Я легко проучилась в институте все пять лет. Мои старые знакомые изредка появлялись на моем пути, но большую часть времени я проводила за увлекательным занятием — знакомством с театральным искусством. Волшебный, ненастоящий мир театра заменил мне любимых литературных героев и окончательно отгородил от окружающего мира. Начало перестройки, государственные перевороты — все прошло мимо меня и совершенно не повлияло на мой внутренний мир. Нет, я тоже бегала в поисках колбасы и стонала от повышения цен, но «башенка», в которую я спряталась, оставалась прочной. Единственное, что я неукоснительно выполняла — это походы к Руфе. К сожалению, ее попытки вызволить Данилу не дали положительных результатов. После отъезда Ольги она болела какое-то время, но потом оправилась и снова с энтузиазмом стала заниматься судьбой внука.

— Я собираюсь к Дане, — встретила меня однажды неожиданным заявлением Руфа.

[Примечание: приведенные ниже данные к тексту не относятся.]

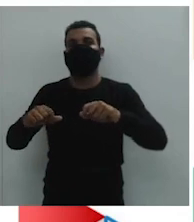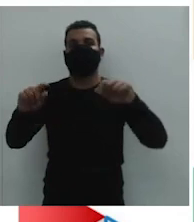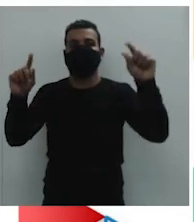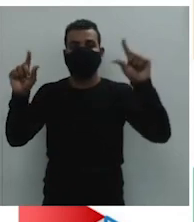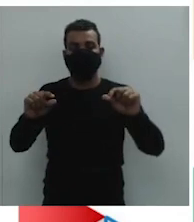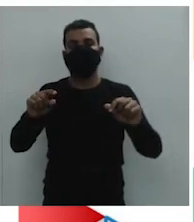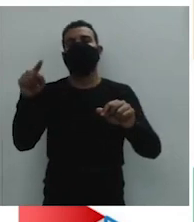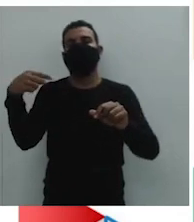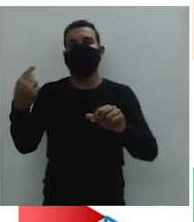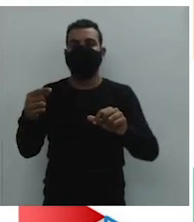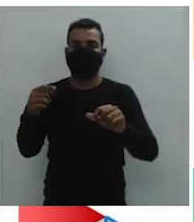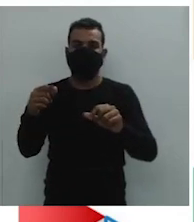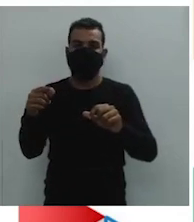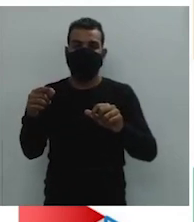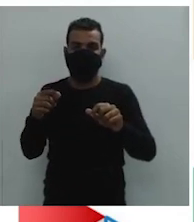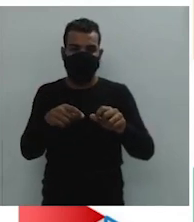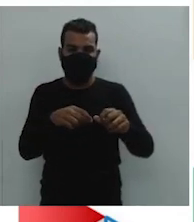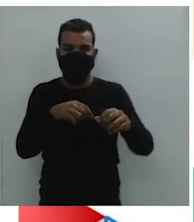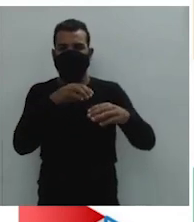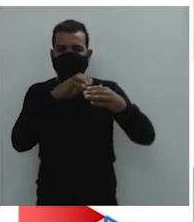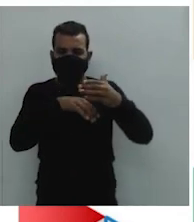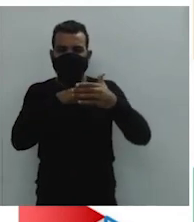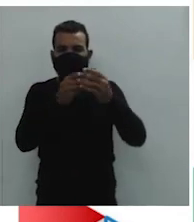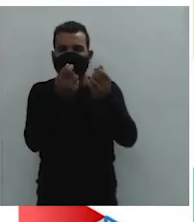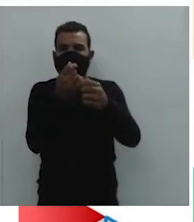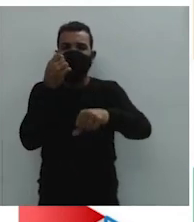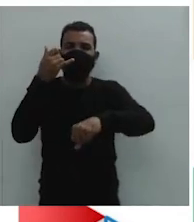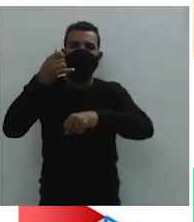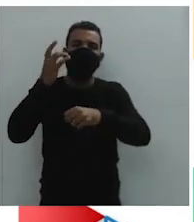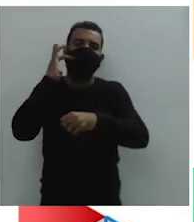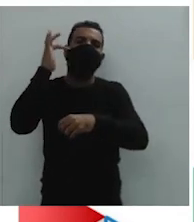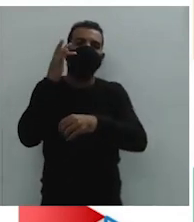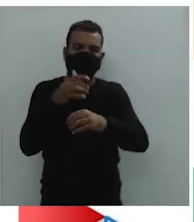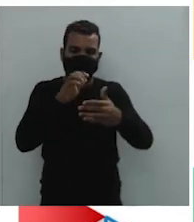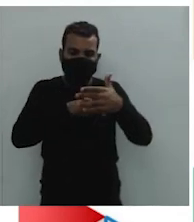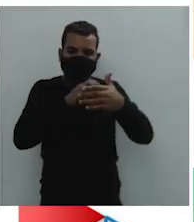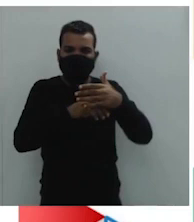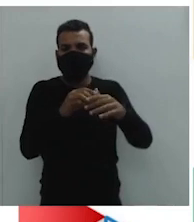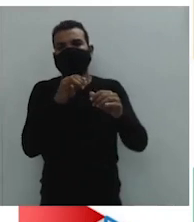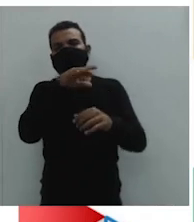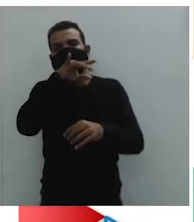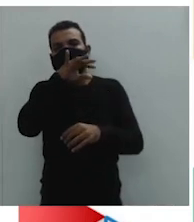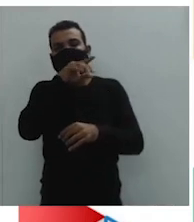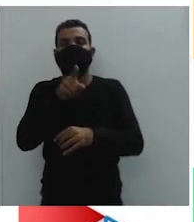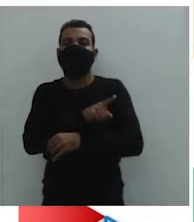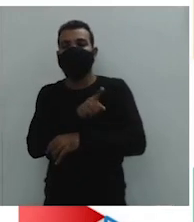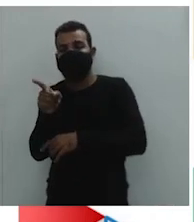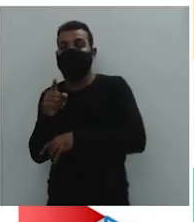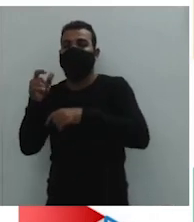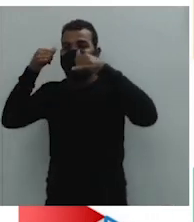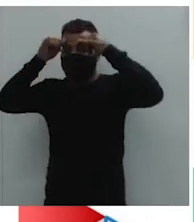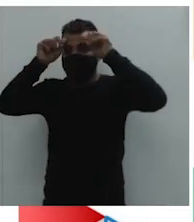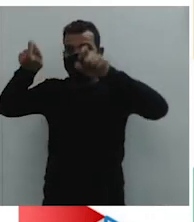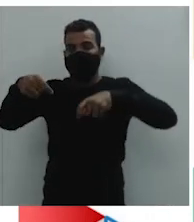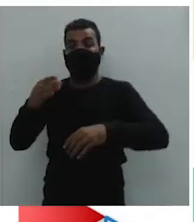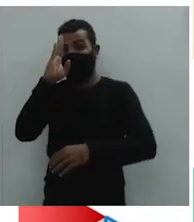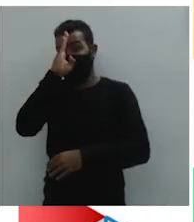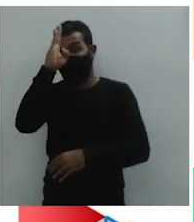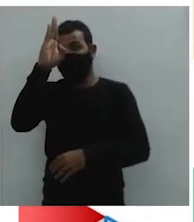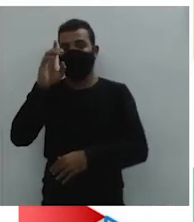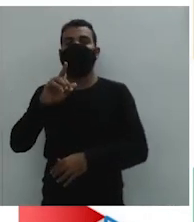pecuária, ela tornou-se a principal e predominante mercado, vamos dizer assim, no Mato Grosso,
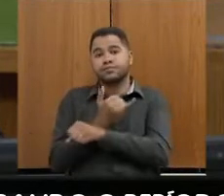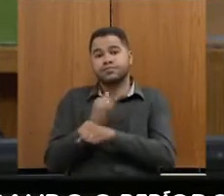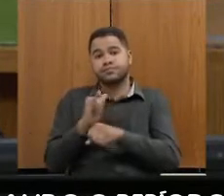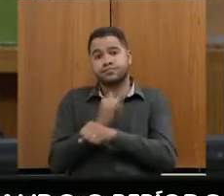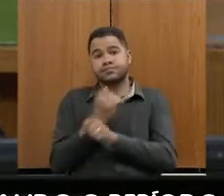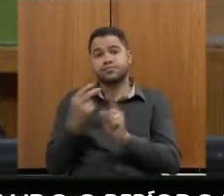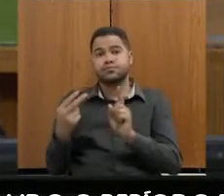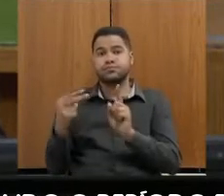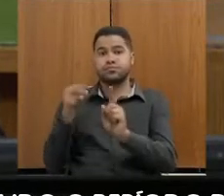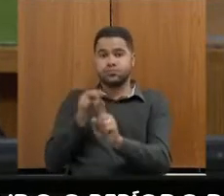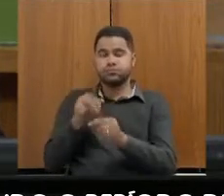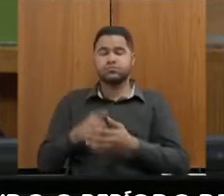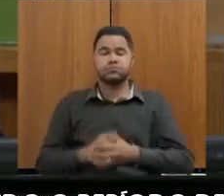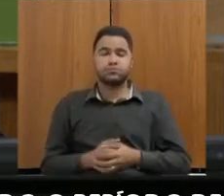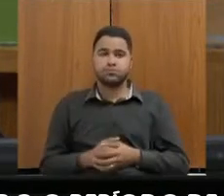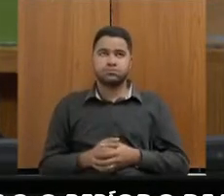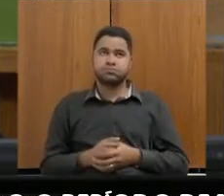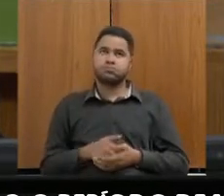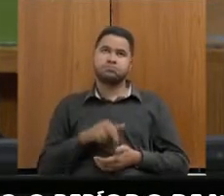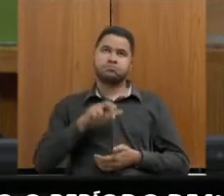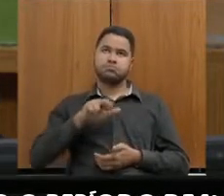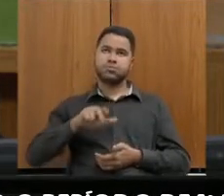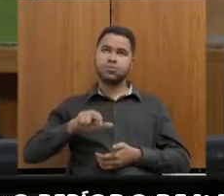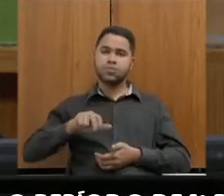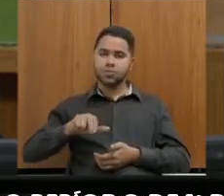ótica legal. Isso não é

— Вы же недавно болели, — попыталась я воззвать к ее разуму.

— Лерочка, я получила письмо, и у меня такое ощущение, что некоторые сдвиги в настроении внука наконец наметились. И потом, появились новые обстоятельства, которые я должна уточнить. Они несомненно повлияют на его судьбу.

— Какие?

— Я пока не могу ничего сказать определенно, только чувствую, что скоро, очень скоро все изменится.

Бессмысленно было отговаривать Руфу, если она что-то решила.

— И когда вы собираетесь?

— В конце мая, как только Андрей Сергеевич выяснит…

— Что он должен выяснить?

— Потом тебе расскажу.

Я давно перестала спрашивать о том, кто такой Андрей Сергеевич. Ответ был всегда разным. «Он мой старый знакомый», «он приятель Ларика», «он хорошо знаком с Данилой по прошлой жизни».

Сам Андрей Сергеевич тоже сильно изменился за эти годы. Вместо того чтобы постареть, помолодел и изменил стиль. Из малоприятного серовато-мешковатого дядечки превратился в солидного холеного мужчину средних лет. Только выражение стальных зорких глаз осталось неизменным. Он внимательно вглядывался в меня каждый раз, как в первый, и было ощущение, что он считывает информацию с коры моего мозга. Сначала меня это раздражало, а потом я так привыкла к увлекательной игре, что стала посылать ему телепатические импульсы, надеясь, что он разгадает мои мысли и отстанет от меня.

Удивительно, но пять лет назад мне многое не приходило в голову. Например, поинтересоваться, куда все время исчезает Маша, которая обосновалась у Руфы и вела себя совсем не как домработница. Где живет Ольга, которая променяла Москву на неизвестную мне жизнь. Изредка Руфа получала от нее письма. Тогда настроение ее менялось, но о содержании этих посланий она ничего не говорила. Конечно, мне казалось странным, что Руфа скрытничает. Но у каждой семьи есть тайны, в которые не хочется посвящать посторонних. Если бы моя сообразительность и наблюдательность проявились раньше, все могло сложиться гораздо лучше, и не было бы этих пугающих раздумий в ожидании… Послышались приближающиеся шаги и тихий разговор. Слова не разобрала. Но они точно относились ко мне. Все. Конец. Я же все время его ждала, этого финала. Почему же так страшно? Надо бежать. И побежала. Я неслась в сторону шоссе. С чудовищной болью в боку домчалась в считанные минуты. И остановилась. Что дальше? Куда? И повернула обратно, в сторону поселка. Мимо меня неслись редкие машины, ослепляя фарами и притормаживая в надежде подхватить пассажира. Я засунула поглубже руки в карманы, демонстрируя всем своим видом обособленность от шоферов с их призывными гудками. Меня не удивляла непоследовательность и импульсивность моего поступка. Я всегда была такой. Легко впадала в радостное возбуждение, а потом также быстро переходила к печали и глубокой задумчивости. Все эти годы одно оставалось неизменным — мое отношение к Мите.

— Митя, ты в Москве.

Я смотрела в прекрасные глаза, в которых светилось голубое небо Италии, и не знала, что сказать дальше. Сколько раз я представляла эту встречу, готовилась к ней, искала остроумные фразочки и репетировала перед зеркалом выражение лица. Независимое, радостное, серьезное… Не вышло. Лицо было растерянное, фигура съежилась, слова застревали в горле.